Sözünde durmayanlar

Sözünde durmayanlar

KÖŞE YAZISI​​​​​​​FAHRİ TOKAY​​​​​​​İnsanlar, sabahleyin verdikleri ahd-ü peymanlarını öğleye kadar taşıyamazlarsa, verilen sözün, yapılan yeminin kıymeti kalır mı? Menfaat rüzgârı nereden eserse hemen oraya dönüverirler. Mehmet Akif Ersoy bu tip insanları şöyle tarif ediyor: 

Vefa yok, ahde hürmet hiç, emanet lafz-ı bîmedlül

Yalan rayiç, hıyanet mültezem, her yerde hak meçhul

İslam’ın Müslümanlara kazandırdığı en büyük özelliklerden biri ahde vefadır. Hal böyle iken, bugün vefasızlık gösteren, sözünde durmayan, taahhüdünü yerine getirmeyen insanlarla yüz yüze gelir olduk. Eskiden söz namus ve senet bilinirdi. Günümüzde ise, hukukî tedbirler bile insanın ahdini yerine getirmeye yetmiyor.
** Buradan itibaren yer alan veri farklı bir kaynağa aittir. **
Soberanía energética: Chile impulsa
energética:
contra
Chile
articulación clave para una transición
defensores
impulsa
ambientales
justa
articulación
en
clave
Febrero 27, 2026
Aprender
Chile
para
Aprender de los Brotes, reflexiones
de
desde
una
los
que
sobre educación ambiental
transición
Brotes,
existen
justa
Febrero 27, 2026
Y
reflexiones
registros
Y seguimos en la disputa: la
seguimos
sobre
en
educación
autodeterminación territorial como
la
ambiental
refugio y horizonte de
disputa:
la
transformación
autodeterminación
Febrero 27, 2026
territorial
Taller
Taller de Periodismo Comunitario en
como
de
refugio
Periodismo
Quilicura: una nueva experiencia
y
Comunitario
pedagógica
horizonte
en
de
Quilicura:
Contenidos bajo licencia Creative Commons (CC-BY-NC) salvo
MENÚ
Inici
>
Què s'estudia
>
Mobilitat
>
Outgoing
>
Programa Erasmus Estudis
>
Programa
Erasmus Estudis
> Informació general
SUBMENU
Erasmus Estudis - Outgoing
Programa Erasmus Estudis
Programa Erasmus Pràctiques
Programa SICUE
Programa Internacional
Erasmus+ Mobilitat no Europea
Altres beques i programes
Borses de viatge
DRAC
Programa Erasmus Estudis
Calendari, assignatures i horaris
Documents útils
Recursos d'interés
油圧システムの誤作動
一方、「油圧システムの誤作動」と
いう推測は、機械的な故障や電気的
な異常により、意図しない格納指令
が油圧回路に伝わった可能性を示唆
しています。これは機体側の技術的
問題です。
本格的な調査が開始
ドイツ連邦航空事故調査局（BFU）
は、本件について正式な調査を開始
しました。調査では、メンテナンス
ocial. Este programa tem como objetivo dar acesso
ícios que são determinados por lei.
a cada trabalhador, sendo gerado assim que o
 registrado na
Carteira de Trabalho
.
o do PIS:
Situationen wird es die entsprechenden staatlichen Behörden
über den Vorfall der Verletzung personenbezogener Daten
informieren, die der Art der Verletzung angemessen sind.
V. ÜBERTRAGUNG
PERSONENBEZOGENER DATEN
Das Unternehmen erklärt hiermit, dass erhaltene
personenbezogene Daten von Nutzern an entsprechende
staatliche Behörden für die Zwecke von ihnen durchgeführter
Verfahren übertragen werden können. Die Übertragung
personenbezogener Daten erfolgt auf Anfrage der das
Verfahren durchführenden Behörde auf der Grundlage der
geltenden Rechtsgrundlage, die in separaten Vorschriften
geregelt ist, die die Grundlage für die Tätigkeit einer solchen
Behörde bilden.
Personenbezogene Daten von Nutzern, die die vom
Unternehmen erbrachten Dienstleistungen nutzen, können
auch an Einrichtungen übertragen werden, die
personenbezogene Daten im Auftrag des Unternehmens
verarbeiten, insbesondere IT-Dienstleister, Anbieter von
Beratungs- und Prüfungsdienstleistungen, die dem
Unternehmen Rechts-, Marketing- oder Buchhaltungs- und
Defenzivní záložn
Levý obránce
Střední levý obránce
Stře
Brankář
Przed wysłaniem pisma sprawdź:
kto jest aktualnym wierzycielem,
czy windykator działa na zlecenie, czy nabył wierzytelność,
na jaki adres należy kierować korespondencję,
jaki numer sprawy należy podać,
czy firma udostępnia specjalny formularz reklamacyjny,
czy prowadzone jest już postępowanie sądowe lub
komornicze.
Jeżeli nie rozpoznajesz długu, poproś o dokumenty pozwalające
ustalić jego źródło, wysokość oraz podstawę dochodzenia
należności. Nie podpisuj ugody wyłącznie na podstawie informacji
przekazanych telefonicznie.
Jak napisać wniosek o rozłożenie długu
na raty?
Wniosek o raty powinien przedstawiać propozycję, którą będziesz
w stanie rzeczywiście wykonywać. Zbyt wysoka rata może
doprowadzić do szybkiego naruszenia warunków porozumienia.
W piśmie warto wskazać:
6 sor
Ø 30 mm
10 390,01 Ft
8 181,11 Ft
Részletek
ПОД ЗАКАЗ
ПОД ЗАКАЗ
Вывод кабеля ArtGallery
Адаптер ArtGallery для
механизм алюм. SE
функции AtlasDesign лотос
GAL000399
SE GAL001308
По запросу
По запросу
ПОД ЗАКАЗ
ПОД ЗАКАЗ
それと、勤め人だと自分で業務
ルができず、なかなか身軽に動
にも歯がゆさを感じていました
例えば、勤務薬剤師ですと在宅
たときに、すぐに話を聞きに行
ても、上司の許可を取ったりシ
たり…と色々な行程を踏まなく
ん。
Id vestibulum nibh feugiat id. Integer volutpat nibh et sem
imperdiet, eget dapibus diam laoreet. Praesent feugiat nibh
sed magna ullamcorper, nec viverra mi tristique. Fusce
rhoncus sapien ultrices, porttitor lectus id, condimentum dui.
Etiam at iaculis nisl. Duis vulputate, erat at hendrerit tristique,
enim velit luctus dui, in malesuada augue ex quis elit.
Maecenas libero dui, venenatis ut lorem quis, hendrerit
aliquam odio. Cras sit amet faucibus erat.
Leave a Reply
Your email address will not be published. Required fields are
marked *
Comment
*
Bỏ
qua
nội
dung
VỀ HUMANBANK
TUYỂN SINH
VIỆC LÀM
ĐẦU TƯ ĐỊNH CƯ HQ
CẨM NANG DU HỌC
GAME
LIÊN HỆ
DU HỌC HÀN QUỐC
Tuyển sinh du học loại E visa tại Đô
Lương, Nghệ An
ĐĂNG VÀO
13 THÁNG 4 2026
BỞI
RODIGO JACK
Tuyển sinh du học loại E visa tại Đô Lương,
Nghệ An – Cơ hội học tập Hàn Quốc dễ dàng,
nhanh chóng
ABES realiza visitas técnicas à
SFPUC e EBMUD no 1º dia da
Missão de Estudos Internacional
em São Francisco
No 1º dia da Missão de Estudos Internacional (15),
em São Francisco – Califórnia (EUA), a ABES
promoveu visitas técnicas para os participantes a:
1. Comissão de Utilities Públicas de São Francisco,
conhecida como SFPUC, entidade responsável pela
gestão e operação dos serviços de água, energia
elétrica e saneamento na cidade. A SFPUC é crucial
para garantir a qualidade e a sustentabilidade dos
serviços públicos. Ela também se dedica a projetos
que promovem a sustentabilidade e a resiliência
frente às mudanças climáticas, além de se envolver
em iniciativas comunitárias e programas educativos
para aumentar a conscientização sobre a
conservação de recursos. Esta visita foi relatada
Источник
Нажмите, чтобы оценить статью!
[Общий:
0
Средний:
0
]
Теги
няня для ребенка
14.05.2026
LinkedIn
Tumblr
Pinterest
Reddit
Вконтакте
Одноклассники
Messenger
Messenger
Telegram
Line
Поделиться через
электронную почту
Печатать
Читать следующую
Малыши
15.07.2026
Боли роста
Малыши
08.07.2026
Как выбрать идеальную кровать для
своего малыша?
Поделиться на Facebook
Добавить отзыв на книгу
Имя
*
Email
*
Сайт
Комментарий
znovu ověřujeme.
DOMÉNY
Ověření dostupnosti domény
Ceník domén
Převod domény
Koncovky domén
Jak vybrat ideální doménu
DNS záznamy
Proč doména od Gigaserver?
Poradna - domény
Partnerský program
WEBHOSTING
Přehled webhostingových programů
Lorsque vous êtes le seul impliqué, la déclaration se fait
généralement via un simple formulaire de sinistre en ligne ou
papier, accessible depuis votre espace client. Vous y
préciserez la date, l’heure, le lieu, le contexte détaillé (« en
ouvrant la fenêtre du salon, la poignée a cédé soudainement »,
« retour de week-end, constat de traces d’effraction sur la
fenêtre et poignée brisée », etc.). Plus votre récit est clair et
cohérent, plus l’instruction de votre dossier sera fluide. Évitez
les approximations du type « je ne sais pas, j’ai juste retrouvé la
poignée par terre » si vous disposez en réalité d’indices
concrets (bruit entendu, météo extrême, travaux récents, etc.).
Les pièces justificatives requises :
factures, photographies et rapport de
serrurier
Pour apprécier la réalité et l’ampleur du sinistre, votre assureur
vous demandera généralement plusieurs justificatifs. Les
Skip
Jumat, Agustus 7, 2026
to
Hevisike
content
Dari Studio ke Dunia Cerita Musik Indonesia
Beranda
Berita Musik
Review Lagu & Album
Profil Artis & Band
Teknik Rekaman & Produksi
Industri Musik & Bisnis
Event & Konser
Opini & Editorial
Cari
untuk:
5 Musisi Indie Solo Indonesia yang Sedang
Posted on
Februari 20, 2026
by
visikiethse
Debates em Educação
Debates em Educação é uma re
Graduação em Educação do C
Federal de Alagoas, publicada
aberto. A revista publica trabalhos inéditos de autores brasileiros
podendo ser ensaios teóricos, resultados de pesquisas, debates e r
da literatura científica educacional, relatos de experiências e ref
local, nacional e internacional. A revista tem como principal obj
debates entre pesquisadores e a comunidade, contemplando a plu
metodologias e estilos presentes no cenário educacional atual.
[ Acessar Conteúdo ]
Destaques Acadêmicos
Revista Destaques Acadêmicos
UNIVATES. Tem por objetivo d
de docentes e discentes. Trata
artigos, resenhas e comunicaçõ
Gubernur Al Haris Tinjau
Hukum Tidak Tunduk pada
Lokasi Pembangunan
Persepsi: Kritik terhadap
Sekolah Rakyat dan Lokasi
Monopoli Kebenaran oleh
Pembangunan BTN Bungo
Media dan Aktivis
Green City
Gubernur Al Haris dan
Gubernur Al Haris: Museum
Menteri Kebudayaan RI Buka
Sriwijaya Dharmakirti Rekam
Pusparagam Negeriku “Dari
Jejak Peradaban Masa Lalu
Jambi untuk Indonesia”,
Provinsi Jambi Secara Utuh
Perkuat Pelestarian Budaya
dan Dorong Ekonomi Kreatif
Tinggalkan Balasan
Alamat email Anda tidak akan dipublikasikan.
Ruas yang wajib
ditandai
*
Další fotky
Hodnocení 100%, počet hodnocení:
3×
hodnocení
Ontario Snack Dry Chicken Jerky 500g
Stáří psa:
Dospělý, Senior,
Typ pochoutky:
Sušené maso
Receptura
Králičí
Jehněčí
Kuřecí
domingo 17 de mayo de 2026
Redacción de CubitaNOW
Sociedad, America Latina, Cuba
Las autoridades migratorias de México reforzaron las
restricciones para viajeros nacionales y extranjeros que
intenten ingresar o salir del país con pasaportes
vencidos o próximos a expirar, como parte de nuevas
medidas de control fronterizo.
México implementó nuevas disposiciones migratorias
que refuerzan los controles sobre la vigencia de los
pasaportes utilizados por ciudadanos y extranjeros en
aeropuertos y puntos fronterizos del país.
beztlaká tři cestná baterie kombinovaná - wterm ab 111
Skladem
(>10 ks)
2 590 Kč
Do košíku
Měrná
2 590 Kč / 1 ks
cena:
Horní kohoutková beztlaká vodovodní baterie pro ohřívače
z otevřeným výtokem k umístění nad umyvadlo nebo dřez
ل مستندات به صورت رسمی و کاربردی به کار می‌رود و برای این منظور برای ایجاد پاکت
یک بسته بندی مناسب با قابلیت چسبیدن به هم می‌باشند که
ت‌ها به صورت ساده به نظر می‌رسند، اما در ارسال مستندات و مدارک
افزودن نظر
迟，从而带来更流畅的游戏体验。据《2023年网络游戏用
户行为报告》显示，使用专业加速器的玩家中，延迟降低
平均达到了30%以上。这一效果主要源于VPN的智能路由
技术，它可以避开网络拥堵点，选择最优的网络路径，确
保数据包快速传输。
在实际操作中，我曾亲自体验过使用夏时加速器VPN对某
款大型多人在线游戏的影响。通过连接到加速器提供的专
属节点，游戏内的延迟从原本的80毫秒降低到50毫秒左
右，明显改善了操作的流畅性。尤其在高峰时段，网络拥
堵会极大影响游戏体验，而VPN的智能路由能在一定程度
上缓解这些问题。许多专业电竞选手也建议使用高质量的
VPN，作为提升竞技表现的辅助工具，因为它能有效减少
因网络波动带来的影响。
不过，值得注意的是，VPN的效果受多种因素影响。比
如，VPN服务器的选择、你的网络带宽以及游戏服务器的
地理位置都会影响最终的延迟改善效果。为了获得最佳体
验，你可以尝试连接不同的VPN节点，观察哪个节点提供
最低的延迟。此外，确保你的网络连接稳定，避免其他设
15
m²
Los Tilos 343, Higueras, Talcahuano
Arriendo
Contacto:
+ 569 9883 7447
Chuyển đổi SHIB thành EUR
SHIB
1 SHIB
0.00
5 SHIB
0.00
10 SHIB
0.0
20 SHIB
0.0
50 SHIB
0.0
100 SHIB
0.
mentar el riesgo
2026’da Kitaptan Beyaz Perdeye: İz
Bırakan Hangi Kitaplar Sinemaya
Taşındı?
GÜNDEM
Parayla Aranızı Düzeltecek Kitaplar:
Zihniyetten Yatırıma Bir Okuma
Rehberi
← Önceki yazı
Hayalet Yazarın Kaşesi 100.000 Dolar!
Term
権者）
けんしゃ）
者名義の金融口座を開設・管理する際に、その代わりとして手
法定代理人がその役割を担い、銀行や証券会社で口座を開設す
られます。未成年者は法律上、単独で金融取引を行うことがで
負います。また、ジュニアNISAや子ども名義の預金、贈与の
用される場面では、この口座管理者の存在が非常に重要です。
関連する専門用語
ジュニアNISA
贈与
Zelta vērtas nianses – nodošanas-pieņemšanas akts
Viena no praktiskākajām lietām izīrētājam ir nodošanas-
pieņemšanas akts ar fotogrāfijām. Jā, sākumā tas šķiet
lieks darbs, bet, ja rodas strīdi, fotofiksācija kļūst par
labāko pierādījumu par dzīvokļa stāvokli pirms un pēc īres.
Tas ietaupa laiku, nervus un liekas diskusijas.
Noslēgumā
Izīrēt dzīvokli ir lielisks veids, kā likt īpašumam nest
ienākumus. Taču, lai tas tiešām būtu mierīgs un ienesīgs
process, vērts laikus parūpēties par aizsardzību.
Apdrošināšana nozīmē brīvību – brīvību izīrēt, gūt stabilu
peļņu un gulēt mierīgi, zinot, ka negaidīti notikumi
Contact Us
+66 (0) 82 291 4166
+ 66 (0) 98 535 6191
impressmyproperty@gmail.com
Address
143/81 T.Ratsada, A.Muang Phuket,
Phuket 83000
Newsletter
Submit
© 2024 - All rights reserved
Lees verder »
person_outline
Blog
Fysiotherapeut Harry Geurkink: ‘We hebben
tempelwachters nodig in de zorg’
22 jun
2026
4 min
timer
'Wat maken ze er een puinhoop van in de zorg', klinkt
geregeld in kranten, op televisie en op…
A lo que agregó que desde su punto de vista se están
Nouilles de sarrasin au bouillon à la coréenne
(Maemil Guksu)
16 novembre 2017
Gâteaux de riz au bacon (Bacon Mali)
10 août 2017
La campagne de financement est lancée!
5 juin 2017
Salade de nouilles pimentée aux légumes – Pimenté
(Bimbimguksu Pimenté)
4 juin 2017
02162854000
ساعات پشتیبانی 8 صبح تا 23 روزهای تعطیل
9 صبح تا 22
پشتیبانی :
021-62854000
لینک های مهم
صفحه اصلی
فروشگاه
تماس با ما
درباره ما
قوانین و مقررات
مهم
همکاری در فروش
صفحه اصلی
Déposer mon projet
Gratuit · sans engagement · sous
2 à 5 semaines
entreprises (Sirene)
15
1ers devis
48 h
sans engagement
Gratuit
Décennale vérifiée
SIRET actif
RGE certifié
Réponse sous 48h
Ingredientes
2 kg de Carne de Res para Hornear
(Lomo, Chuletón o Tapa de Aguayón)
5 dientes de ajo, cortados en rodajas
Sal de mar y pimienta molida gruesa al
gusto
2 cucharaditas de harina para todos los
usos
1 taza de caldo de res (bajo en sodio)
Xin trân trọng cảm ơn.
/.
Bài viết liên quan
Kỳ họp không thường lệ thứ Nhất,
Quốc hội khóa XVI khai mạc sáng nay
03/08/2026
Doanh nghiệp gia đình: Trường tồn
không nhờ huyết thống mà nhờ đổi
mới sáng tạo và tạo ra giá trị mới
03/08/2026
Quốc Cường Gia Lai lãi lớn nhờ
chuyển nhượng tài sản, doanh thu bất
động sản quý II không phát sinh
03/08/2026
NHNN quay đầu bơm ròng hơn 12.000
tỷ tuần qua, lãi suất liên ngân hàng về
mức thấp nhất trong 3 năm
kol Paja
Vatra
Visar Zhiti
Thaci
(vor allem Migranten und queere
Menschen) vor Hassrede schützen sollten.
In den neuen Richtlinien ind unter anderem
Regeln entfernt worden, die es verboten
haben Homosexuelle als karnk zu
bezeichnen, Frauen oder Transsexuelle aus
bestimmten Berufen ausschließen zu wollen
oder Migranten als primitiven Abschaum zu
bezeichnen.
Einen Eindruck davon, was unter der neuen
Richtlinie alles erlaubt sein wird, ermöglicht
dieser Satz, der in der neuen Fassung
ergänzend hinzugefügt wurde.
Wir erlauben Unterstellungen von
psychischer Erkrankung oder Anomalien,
Sevgili Peygamberimiz, daha peygamberlik gelmezden önce Abdullah b. Ebi-l Hamsa’ya bir mal satmıştı. Abdullah, parasını tam ödeyememiş, kalan miktarı ödemek için parasını almaya gittiğinde, verdiği sözü unutur ve üç gün sonra aklına gelir. Üç gün sonra randevulaştıkları yere gittiğinde Peygamberimizin hala orada beklediğini görür. Peygamber Efendimiz: “Ey genç! Bana meşakkat verdin. Ben üç gündür seni burada bekliyorum” demekle iktifa etmişti. Peygamberimizin bu bekleyişi, alacağı için değildi. Söz verdiği için vadini yerine getirmek maksadıyla yaptığını ahlâkî peygamberîden öğrenmiş oluyoruz.